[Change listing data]
========================

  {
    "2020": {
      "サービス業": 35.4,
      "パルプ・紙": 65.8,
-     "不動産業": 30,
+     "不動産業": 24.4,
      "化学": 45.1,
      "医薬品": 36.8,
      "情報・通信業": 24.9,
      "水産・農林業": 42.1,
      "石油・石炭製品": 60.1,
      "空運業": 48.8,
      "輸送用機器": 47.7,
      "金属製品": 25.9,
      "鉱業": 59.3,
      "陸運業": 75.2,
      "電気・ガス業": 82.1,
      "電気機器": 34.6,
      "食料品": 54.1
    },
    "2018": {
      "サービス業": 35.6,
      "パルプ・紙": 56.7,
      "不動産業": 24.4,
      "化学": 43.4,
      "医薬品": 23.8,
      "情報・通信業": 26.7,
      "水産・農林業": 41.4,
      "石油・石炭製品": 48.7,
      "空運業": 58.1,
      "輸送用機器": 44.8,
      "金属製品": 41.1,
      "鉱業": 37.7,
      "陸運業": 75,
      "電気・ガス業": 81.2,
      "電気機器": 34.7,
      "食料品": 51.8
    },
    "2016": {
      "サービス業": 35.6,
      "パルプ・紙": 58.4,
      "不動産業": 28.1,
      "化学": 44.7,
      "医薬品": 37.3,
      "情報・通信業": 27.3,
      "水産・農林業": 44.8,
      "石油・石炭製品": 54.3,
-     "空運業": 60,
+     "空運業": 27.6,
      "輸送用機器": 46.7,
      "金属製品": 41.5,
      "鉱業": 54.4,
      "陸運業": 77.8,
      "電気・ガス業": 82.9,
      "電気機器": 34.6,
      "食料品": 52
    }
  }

========================

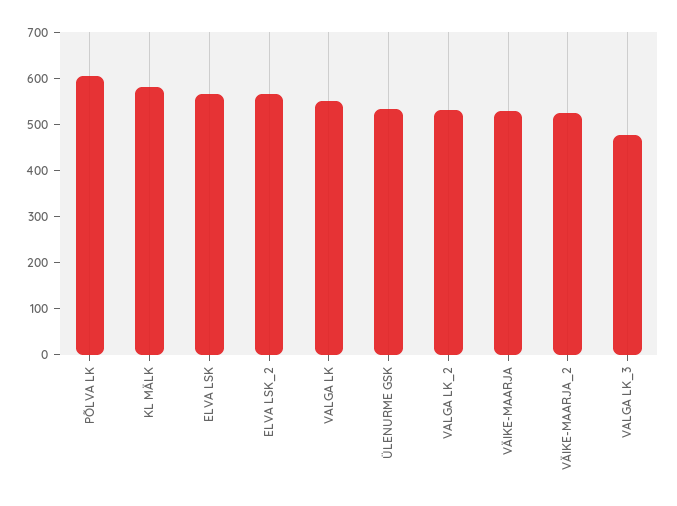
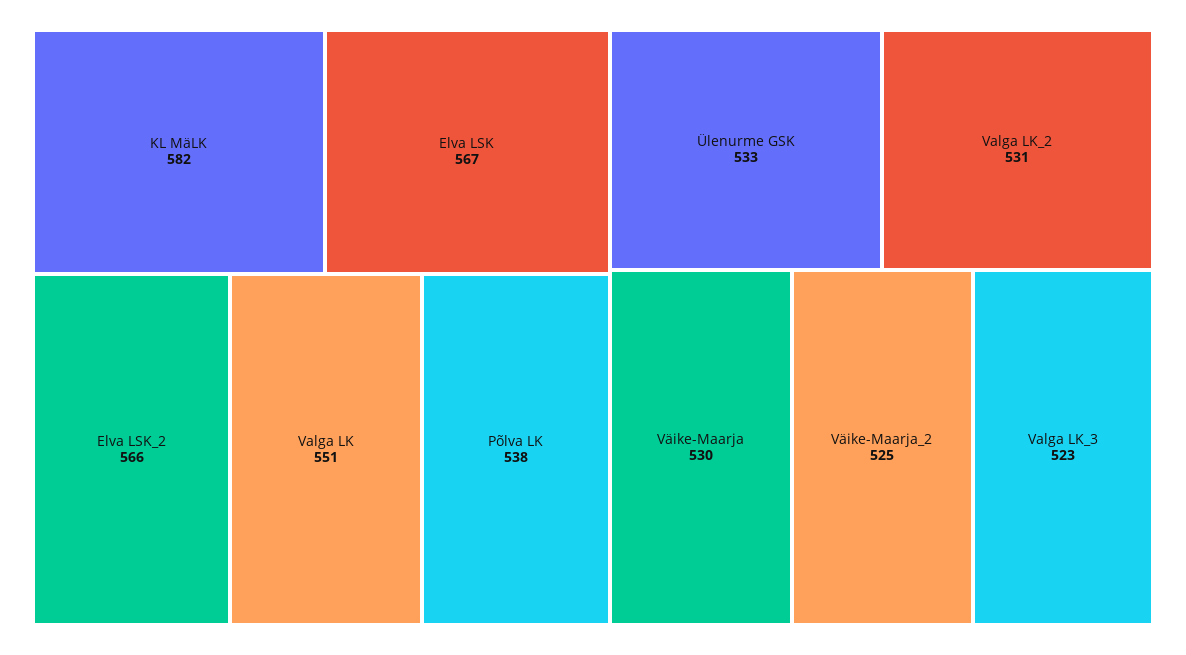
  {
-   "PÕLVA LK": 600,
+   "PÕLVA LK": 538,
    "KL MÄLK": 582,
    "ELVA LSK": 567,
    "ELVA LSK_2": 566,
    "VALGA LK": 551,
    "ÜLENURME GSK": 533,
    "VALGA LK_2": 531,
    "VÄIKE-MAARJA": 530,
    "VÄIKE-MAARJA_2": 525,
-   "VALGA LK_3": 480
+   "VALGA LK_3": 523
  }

========================

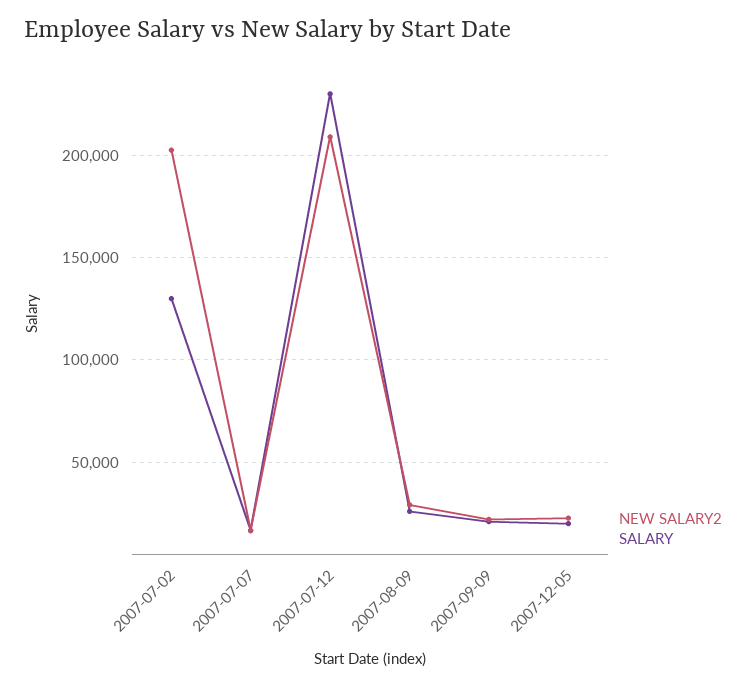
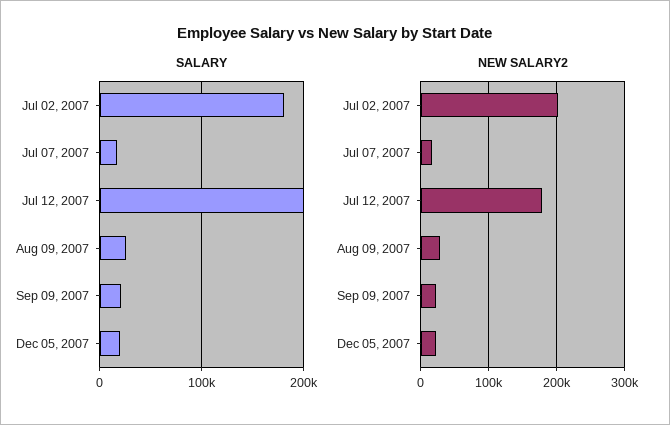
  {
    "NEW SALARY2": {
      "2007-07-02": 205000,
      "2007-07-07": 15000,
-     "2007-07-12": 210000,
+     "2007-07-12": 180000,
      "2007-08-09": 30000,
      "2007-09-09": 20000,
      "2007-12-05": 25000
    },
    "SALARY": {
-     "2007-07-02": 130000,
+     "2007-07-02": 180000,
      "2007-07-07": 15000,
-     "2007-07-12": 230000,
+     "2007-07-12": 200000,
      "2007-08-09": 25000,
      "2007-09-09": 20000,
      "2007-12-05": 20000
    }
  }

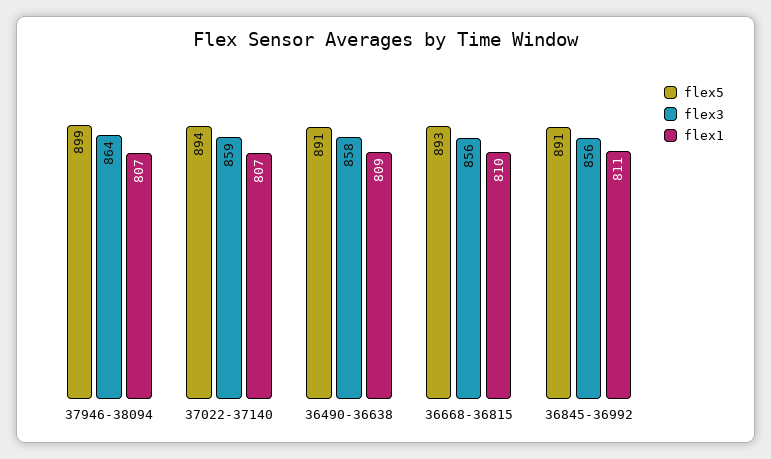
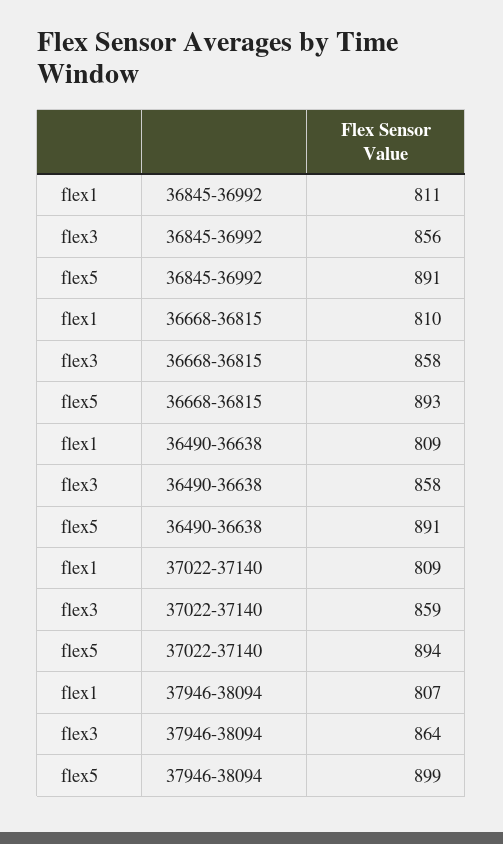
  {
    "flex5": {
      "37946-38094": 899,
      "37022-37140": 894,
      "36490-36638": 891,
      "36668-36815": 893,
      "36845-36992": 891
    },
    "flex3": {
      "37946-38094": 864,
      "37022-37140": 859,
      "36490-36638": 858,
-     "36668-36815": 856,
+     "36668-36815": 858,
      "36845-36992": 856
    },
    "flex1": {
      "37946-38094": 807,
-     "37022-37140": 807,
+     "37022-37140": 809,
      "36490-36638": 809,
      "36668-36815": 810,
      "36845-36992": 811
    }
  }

========================

Write out each line above with the word "VALGA".

Reply to the exercise ::
    "VALGA LK": 551,
    "VALGA LK_2": 531,
-   "VALGA LK_3": 480
+   "VALGA LK_3": 523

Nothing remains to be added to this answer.